Threats may portend either lawful or unlawful action. First Amendment protection is extended to the former but not the latter. Therefore, a criminal statute that seeks to punish threats must clearly distinguish between an actionable or true threat and protected speech.
Judge Hanson had to guess at the meaning of section 36.03(a)(1) and its application to her official conduct because section 36.01(1)(F) [now 1.07(a)(9)(F) -EV] failed to give fair warning of the nature of the threat prohibited. Did the term “threat” encompass a threat of lawful action or only prohibit a threat of unlawful action?
Judge Hanson was the budget officer for Bosque County and the presiding officer of the commissioners’ court. She had jurisdiction over misdemeanants on probation. Bosque County could legally terminate its funding of employees in the district attorney’s office or district clerk’s office, and Judge Hanson could legally request the county attorney to institute proceedings to revoke a misdemeanant’s probation. Likewise, the district judge had the legal authority to terminate the county auditor, and the county attorney was the appropriate official to file a motion to revoke a misdemeanant’s probation. Assuming the allegations were true, Judge Hanson could have lawfully taken the actions threatened, and the district judge and county attorney, had they acted as she desired, would have acted lawfully.
Coercion of a lawful act by a threat of lawful action is protected free expression. See [Wurtz v. Risley, 719 F.2d 1438, 1441 (9th Cir.1983)]. Could Judge Hanson threaten to use her lawful authority and prerogatives of office to coerce other public officials into taking lawful actions which she or the commissioners’ court deemed expedient or desirable, or should she refrain from doing so out of fear of prosecution? What is and what is not lawful conduct cannot be left to such conjecture. Section 36.01(1)(F) was not drawn with the narrowness and precision required when legislating within the realm of the First Amendment.
A preeminent purpose of the First Amendment is to guarantee free and unfettered political discussion within government and among the citizenry. Consequently, those who enter the political arena are fair game for sharp attacks inflicted by both the electorate and the elected.
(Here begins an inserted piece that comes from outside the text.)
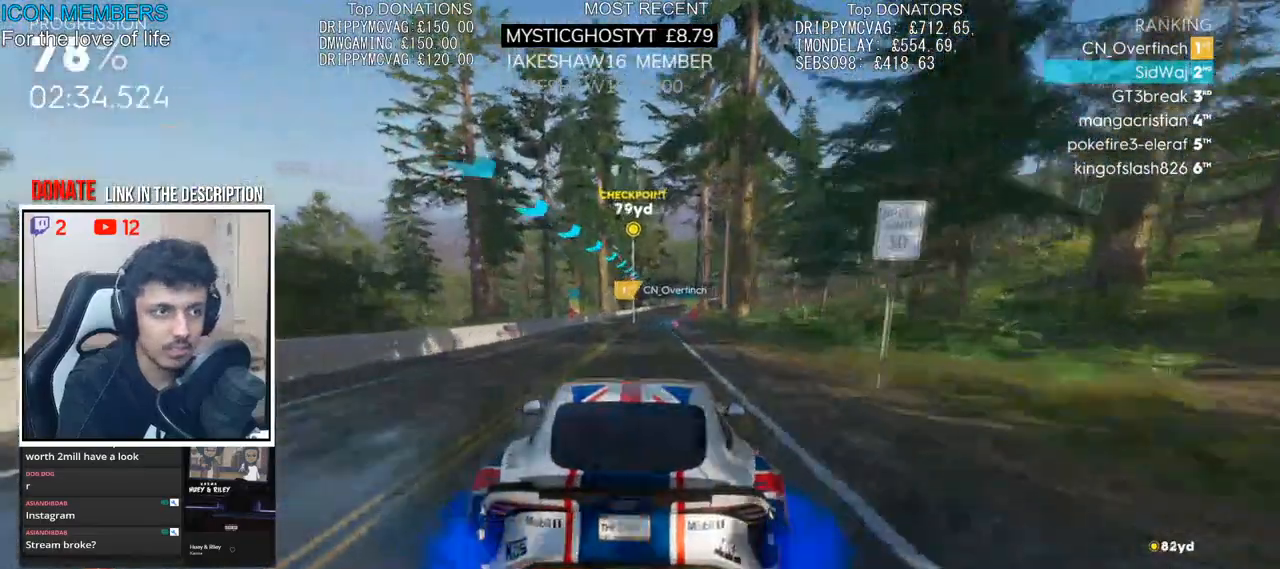
{"buttons": ["R2"], "left_stick": "center", "right_stick": "center", "events": [[83, "left_stick", "center"], [200, "left_stick", "left"], [317, "left_stick", "center"]]}
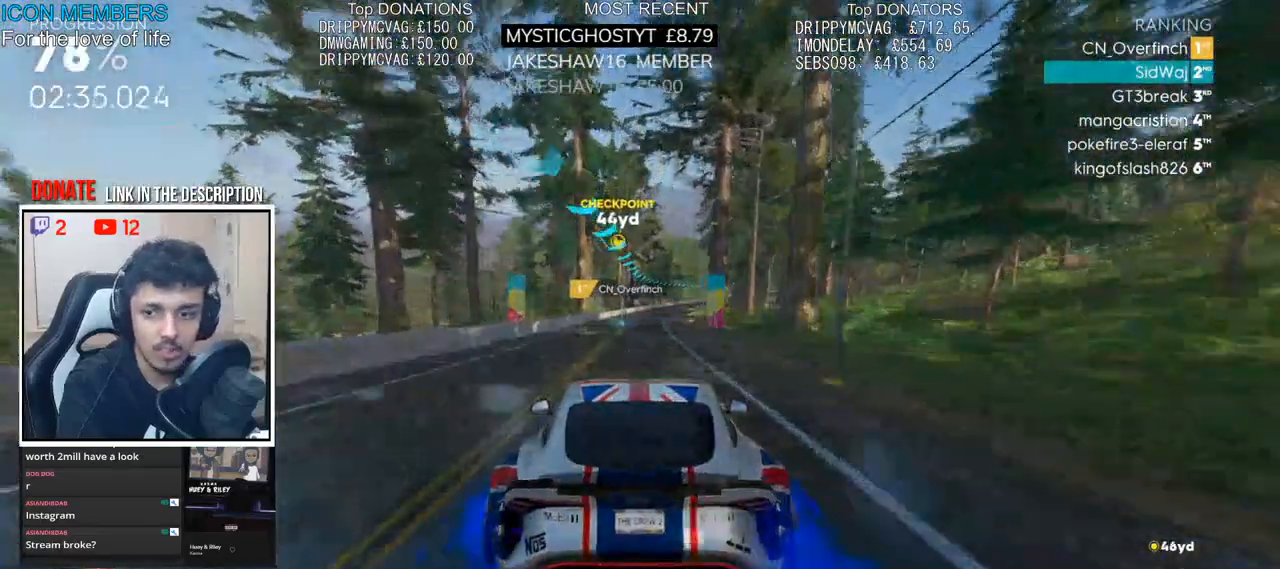
{"buttons": ["R2"], "left_stick": "center", "right_stick": "center", "events": []}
The hurly-burly world of courthouse politics is an arena where robust debate, often accompanied by blunt, caustic and even intemperate and vituperative language, is the by-product of public officials clashing over divisive issues. However, as long as the means are peaceful and their actions lawful, the boundaries of their political debate cannot be measured for constitutional protection by conventional standards of acceptability.
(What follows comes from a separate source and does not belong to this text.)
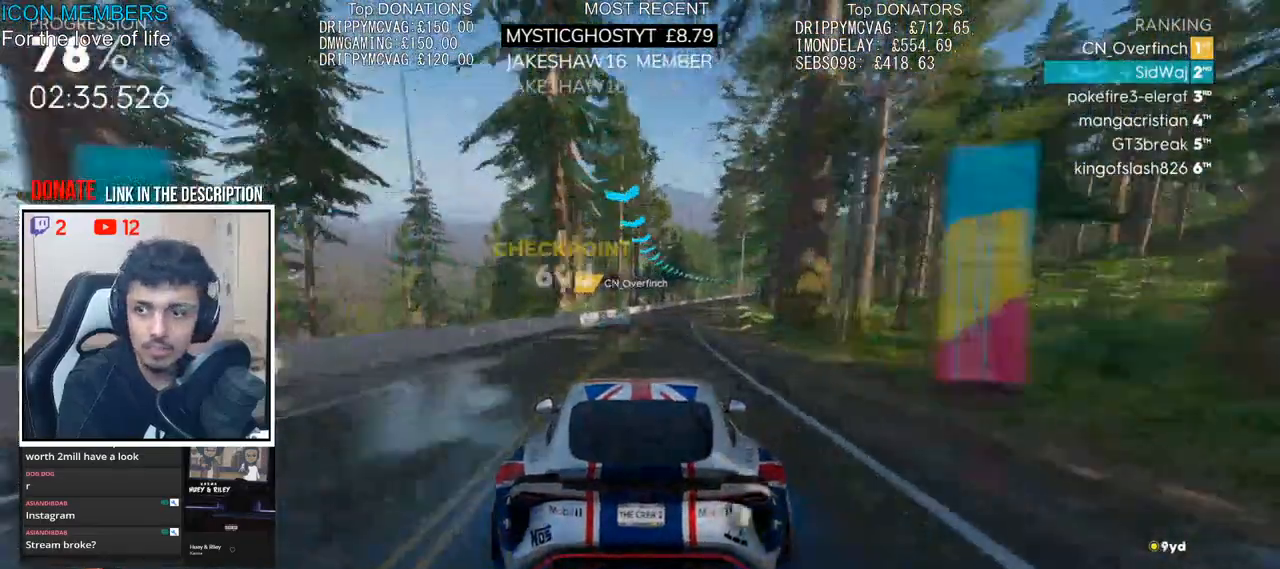
{"buttons": ["R2"], "left_stick": "right", "right_stick": "center", "events": [[50, "left_stick", "right"], [150, "left_stick", "center"], [383, "left_stick", "right"]]}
Freedom of speech must encompass the liberty of elected officials to discuss matters of public concern without prior restraint or fear of punishment. A vague statute that potentially could punish protected political debate violates due process because of its chilling effect on the exercise of that essential right.
Section 36.01(1)(F) was unconstitutionally vague when applied to Judge Hanson’s alleged conduct. This constitutional defect was transmitted to section 36.03(a)(1) by the impermissibly vague definition of “coercion.” These penal provisions violated due process because they did not give Judge Hanson fair notice of what type of threat was prohibited, failed to provide a clear, objective standard by which those charged with enforcement could assess her alleged conduct for its legality, and had a potential of inhibiting the exercise of her protected free expression as a public official.